Forest Arts.  Old Milton Road.  New Milton.  BH25 6DS

Wednesday 14th November @ 2.00 p.m. or 7.30 p.m.

The Battle of the Ancre and Advance of the Tanks is the sequel to The Battle of the Somme and records the Somme campaign as it ground on into the autumn and winter of 1916. 

Lieutenant Geoffrey H Malins was responsible for the majority of the filming for Battle of the Ancre, along with Lieutenant John Benjamin MacDowell (with whom he had filmed Battle of the Somme) and the Canadian Lieutenant Frederick Oscar Bovill. Unlike the filming of the opening of the Somme campaign which had been conducted on a daily basis over 10 to 13 days, coverage of Battle of the Ancre was much more episodic, and the final film is dominated by only two of its battles: Flers-Courcelette, and the related action at Martinpuich, when tanks were first used (15-22 September); and the capture of the fortified village of Beaumont-Hamel, during Battle of the Ancre (13-18 November).  Other scenes were filmed at various times from 13 September to 28 November 1916.

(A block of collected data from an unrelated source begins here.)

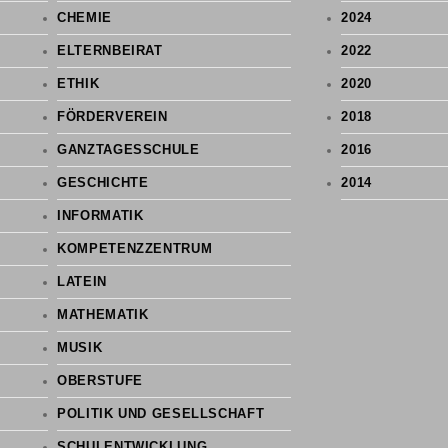
CHEMIE
2024
ELTERNBEIRAT
2022
ETHIK
2020
FÖRDERVEREIN
2018
GANZTAGESSCHULE
2016
GESCHICHTE
2014
INFORMATIK
KOMPETENZZENTRUM
LATEIN
MATHEMATIK
MUSIK
OBERSTUFE
POLITIK UND GESELLSCHAFT
SCHULENTWICKLUNG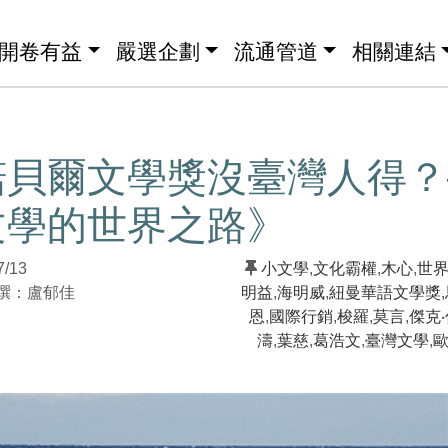
開卷有益
嚴選企劃
流通管道
相關連結
諾貝爾文學獎沒臺灣人得？
文學的世界之路》
7/13
小文學
,
文化霸權
,
木心
,
世
：盧郁佳
明益
,
海明威
,
紐曼華語文學獎
,
恩
,
國際行銷
,
梭羅
,
莫言
,
傑克
濤
,
葉慈
,
葛浩文
,
臺灣文學
,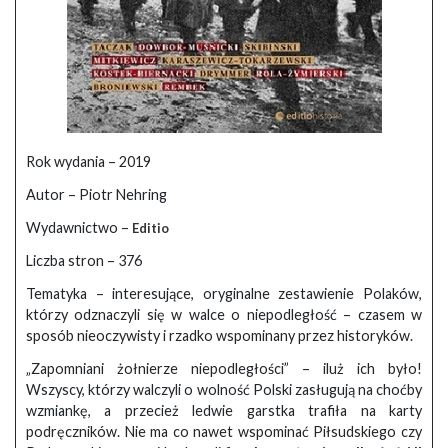
Rok wydania – 2019
Autor – Piotr Nehring
Wydawnictwo –
Editio
Liczba stron – 376
Tematyka – interesujące, oryginalne zestawienie Polaków,
którzy odznaczyli się w walce o niepodległość – czasem w
sposób nieoczywisty i rzadko wspominany przez historyków.
„Zapomniani żołnierze niepodległości” – iluż ich było!
Wszyscy, którzy walczyli o wolność Polski zasługują na choćby
wzmiankę, a przecież ledwie garstka trafiła na karty
podręczników. Nie ma co nawet wspominać Piłsudskiego czy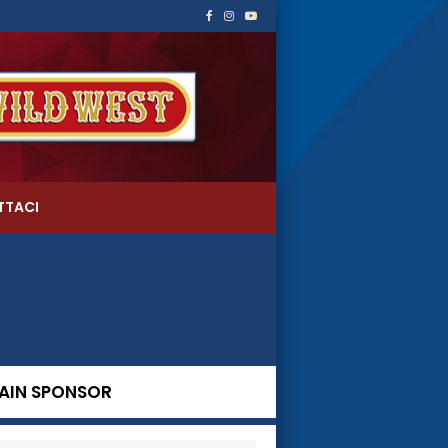
TTACI
AIN SPONSOR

The film was edited by Malins, under the supervision of Captain John Faunthorpe of Military Intelligence (Military Director of Kinematograph Operations). When editing, the filmmakers seem to have had two intentions. Firstly, they aimed to capitalise on the success of the Battle of the Somme, the second objective was to improve on the Battle of the Somme in a cinematic sense. To achieve this (and also to replicate the structure of Battle of the Somme) the editors abandoned the idea of producing an accurate report of the campaign, which they did not have the footage to produce anyway, and instead tried to convey the sense of the fighting on the Western Front by drawing on the best footage shot over three months. As a result, the actual chronology of the campaign is not followed.

Film: Battle of the Ancre

Aware of the rumours circulating GHQ that Battle of the Somme had been faked due to the ‘staged’ ‘over the top’ sequence, and anxious to protect Battle of the Ancre from any such negative associations, the military issued a guarantee of authenticity for Battle of the Ancre that was widely published.